*** Block opens ***
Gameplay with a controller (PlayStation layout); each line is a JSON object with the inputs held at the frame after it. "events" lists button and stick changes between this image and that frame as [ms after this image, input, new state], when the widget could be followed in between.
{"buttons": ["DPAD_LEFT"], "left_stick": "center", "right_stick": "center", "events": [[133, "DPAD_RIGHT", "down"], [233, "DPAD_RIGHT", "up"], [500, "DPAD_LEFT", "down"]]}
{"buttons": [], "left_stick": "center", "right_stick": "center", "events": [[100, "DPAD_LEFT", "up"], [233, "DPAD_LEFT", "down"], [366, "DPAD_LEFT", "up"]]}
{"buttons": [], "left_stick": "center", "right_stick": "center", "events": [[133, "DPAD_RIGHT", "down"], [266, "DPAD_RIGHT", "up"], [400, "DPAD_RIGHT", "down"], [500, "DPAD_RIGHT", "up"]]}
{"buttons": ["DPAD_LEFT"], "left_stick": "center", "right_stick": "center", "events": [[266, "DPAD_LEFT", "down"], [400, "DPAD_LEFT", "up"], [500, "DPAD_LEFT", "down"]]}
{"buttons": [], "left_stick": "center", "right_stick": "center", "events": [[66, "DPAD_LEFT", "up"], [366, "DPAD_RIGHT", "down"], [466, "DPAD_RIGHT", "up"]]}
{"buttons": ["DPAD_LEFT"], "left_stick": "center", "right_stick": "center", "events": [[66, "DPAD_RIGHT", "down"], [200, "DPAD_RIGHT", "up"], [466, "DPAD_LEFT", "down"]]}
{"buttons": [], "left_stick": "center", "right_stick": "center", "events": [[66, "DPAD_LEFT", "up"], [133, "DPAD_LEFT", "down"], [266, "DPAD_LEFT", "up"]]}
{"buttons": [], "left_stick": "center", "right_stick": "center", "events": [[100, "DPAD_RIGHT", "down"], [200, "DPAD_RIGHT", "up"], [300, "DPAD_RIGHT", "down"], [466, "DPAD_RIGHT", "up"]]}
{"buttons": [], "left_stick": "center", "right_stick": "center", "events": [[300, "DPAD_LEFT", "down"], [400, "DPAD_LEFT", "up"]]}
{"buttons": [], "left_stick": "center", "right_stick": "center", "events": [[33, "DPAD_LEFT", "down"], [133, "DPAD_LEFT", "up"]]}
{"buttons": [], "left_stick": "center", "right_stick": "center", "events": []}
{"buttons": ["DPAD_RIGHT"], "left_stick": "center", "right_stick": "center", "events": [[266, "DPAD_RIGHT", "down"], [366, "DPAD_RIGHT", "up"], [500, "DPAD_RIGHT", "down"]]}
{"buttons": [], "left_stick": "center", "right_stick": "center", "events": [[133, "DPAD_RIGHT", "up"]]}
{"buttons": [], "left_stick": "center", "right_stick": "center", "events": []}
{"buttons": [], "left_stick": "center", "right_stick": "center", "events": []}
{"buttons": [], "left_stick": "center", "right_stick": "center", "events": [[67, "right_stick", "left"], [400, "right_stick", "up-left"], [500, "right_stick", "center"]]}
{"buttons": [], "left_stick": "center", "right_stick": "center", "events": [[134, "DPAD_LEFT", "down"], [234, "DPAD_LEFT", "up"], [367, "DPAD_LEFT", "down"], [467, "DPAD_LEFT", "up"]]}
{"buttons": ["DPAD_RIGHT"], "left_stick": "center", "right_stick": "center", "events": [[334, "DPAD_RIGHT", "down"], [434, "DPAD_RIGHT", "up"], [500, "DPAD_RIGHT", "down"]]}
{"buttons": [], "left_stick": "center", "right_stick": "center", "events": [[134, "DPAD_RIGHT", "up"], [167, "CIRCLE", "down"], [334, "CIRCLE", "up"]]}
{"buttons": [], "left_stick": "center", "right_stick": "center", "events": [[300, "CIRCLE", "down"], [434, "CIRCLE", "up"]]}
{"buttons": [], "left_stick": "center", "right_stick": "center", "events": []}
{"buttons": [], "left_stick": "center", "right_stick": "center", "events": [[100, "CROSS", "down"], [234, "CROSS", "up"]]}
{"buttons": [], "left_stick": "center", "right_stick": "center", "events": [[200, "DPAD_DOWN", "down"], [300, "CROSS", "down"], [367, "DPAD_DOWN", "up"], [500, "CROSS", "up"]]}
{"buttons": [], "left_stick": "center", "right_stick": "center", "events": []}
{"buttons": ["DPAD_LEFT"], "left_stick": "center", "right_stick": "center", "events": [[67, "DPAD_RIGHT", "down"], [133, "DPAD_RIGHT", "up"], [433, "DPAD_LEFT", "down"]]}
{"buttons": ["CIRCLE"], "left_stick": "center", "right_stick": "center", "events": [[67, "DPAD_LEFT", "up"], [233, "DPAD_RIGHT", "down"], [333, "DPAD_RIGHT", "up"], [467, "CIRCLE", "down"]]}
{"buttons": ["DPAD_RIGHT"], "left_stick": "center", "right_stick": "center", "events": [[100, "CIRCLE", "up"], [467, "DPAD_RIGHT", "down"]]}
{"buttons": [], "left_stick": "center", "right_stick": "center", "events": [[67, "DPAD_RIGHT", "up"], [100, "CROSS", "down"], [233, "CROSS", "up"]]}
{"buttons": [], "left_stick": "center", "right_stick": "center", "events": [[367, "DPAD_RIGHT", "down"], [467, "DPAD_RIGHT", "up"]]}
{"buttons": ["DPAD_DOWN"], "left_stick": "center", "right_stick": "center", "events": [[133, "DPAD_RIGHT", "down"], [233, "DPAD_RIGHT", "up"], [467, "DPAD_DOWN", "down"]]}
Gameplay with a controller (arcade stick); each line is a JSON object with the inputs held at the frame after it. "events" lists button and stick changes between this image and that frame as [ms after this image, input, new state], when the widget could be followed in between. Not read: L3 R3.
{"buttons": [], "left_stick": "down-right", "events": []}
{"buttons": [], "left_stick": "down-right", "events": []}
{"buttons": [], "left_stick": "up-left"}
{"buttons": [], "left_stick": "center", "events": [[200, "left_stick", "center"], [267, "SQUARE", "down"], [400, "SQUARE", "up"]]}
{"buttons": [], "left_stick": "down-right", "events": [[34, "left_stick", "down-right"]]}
*** Block closes ***
Each record should be repeated in full, exactly as it is written.

Gameplay with a controller (PlayStation layout); each line is a JSON object with the inputs held at the frame after it. "events" lists button and stick changes between this image and that frame as [ms after this image, input, new state], when the widget could be followed in between.
{"buttons": ["DPAD_LEFT"], "left_stick": "center", "right_stick": "center", "events": [[133, "DPAD_RIGHT", "down"], [233, "DPAD_RIGHT", "up"], [500, "DPAD_LEFT", "down"]]}
{"buttons": [], "left_stick": "center", "right_stick": "center", "events": [[100, "DPAD_LEFT", "up"], [233, "DPAD_LEFT", "down"], [366, "DPAD_LEFT", "up"]]}
{"buttons": [], "left_stick": "center", "right_stick": "center", "events": [[133, "DPAD_RIGHT", "down"], [266, "DPAD_RIGHT", "up"], [400, "DPAD_RIGHT", "down"], [500, "DPAD_RIGHT", "up"]]}
{"buttons": ["DPAD_LEFT"], "left_stick": "center", "right_stick": "center", "events": [[266, "DPAD_LEFT", "down"], [400, "DPAD_LEFT", "up"], [500, "DPAD_LEFT", "down"]]}
{"buttons": [], "left_stick": "center", "right_stick": "center", "events": [[66, "DPAD_LEFT", "up"], [366, "DPAD_RIGHT", "down"], [466, "DPAD_RIGHT", "up"]]}
{"buttons": ["DPAD_LEFT"], "left_stick": "center", "right_stick": "center", "events": [[66, "DPAD_RIGHT", "down"], [200, "DPAD_RIGHT", "up"], [466, "DPAD_LEFT", "down"]]}
{"buttons": [], "left_stick": "center", "right_stick": "center", "events": [[66, "DPAD_LEFT", "up"], [133, "DPAD_LEFT", "down"], [266, "DPAD_LEFT", "up"]]}
{"buttons": [], "left_stick": "center", "right_stick": "center", "events": [[100, "DPAD_RIGHT", "down"], [200, "DPAD_RIGHT", "up"], [300, "DPAD_RIGHT", "down"], [466, "DPAD_RIGHT", "up"]]}
{"buttons": [], "left_stick": "center", "right_stick": "center", "events": [[300, "DPAD_LEFT", "down"], [400, "DPAD_LEFT", "up"]]}
{"buttons": [], "left_stick": "center", "right_stick": "center", "events": [[33, "DPAD_LEFT", "down"], [133, "DPAD_LEFT", "up"]]}
{"buttons": [], "left_stick": "center", "right_stick": "center", "events": []}
{"buttons": ["DPAD_RIGHT"], "left_stick": "center", "right_stick": "center", "events": [[266, "DPAD_RIGHT", "down"], [366, "DPAD_RIGHT", "up"], [500, "DPAD_RIGHT", "down"]]}
{"buttons": [], "left_stick": "center", "right_stick": "center", "events": [[133, "DPAD_RIGHT", "up"]]}
{"buttons": [], "left_stick": "center", "right_stick": "center", "events": []}
{"buttons": [], "left_stick": "center", "right_stick": "center", "events": []}
{"buttons": [], "left_stick": "center", "right_stick": "center", "events": [[67, "right_stick", "left"], [400, "right_stick", "up-left"], [500, "right_stick", "center"]]}
{"buttons": [], "left_stick": "center", "right_stick": "center", "events": [[134, "DPAD_LEFT", "down"], [234, "DPAD_LEFT", "up"], [367, "DPAD_LEFT", "down"], [467, "DPAD_LEFT", "up"]]}
{"buttons": ["DPAD_RIGHT"], "left_stick": "center", "right_stick": "center", "events": [[334, "DPAD_RIGHT", "down"], [434, "DPAD_RIGHT", "up"], [500, "DPAD_RIGHT", "down"]]}
{"buttons": [], "left_stick": "center", "right_stick": "center", "events": [[134, "DPAD_RIGHT", "up"], [167, "CIRCLE", "down"], [334, "CIRCLE", "up"]]}
{"buttons": [], "left_stick": "center", "right_stick": "center", "events": [[300, "CIRCLE", "down"], [434, "CIRCLE", "up"]]}
{"buttons": [], "left_stick": "center", "right_stick": "center", "events": []}
{"buttons": [], "left_stick": "center", "right_stick": "center", "events": [[100, "CROSS", "down"], [234, "CROSS", "up"]]}
{"buttons": [], "left_stick": "center", "right_stick": "center", "events": [[200, "DPAD_DOWN", "down"], [300, "CROSS", "down"], [367, "DPAD_DOWN", "up"], [500, "CROSS", "up"]]}
{"buttons": [], "left_stick": "center", "right_stick": "center", "events": []}
{"buttons": ["DPAD_LEFT"], "left_stick": "center", "right_stick": "center", "events": [[67, "DPAD_RIGHT", "down"], [133, "DPAD_RIGHT", "up"], [433, "DPAD_LEFT", "down"]]}
{"buttons": ["CIRCLE"], "left_stick": "center", "right_stick": "center", "events": [[67, "DPAD_LEFT", "up"], [233, "DPAD_RIGHT", "down"], [333, "DPAD_RIGHT", "up"], [467, "CIRCLE", "down"]]}
{"buttons": ["DPAD_RIGHT"], "left_stick": "center", "right_stick": "center", "events": [[100, "CIRCLE", "up"], [467, "DPAD_RIGHT", "down"]]}
{"buttons": [], "left_stick": "center", "right_stick": "center", "events": [[67, "DPAD_RIGHT", "up"], [100, "CROSS", "down"], [233, "CROSS", "up"]]}
{"buttons": [], "left_stick": "center", "right_stick": "center", "events": [[367, "DPAD_RIGHT", "down"], [467, "DPAD_RIGHT", "up"]]}
{"buttons": ["DPAD_DOWN"], "left_stick": "center", "right_stick": "center", "events": [[133, "DPAD_RIGHT", "down"], [233, "DPAD_RIGHT", "up"], [467, "DPAD_DOWN", "down"]]}
Gameplay with a controller (arcade stick); each line is a JSON object with the inputs held at the frame after it. "events" lists button and stick changes between this image and that frame as [ms after this image, input, new state], when the widget could be followed in between. Not read: L3 R3.
{"buttons": [], "left_stick": "down-right", "events": []}
{"buttons": [], "left_stick": "down-right", "events": []}
{"buttons": [], "left_stick": "up-left"}
{"buttons": [], "left_stick": "center", "events": [[200, "left_stick", "center"], [267, "SQUARE", "down"], [400, "SQUARE", "up"]]}
{"buttons": [], "left_stick": "down-right", "events": [[34, "left_stick", "down-right"]]}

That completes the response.